Exercise data Block Start

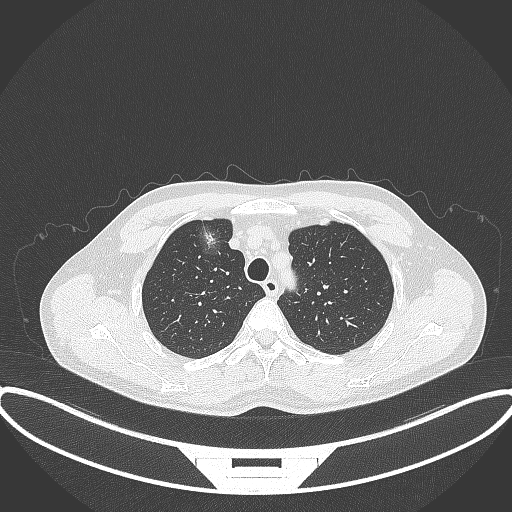
Chest CT, one axial slice. Slice 292 of 395 in the series (ordered by position). Reconstruction kernel B70f. 120 kVp. Lung window (W 1500 / L -600 HU). 1 mm slice thickness. 512 × 512 image matrix. Patient: male, 60 years. From the clinical record (not read from this slice): clinical TNM (as recorded): T1c N0 M0.
Annotated regions visible in this slice (bounding box drawn by a radiologist):
- lung tumour (recorded histology: adenocarcinoma): box from (x=191, y=216) to (x=223, y=259) px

Exercise data Block End

# Exercise brief
Set down the data exactly as it appears, without any images.

# Solution to this problem
Chest CT, one axial slice. Slice 292 of 395 in the series (ordered by position). Reconstruction kernel B70f. 120 kVp. Lung window (W 1500 / L -600 HU). 1 mm slice thickness. 512 × 512 image matrix. Patient: male, 60 years. From the clinical record (not read from this slice): clinical TNM (as recorded): T1c N0 M0.
Annotated regions visible in this slice (bounding box drawn by a radiologist):
- lung tumour (recorded histology: adenocarcinoma): box from (x=191, y=216) to (x=223, y=259) px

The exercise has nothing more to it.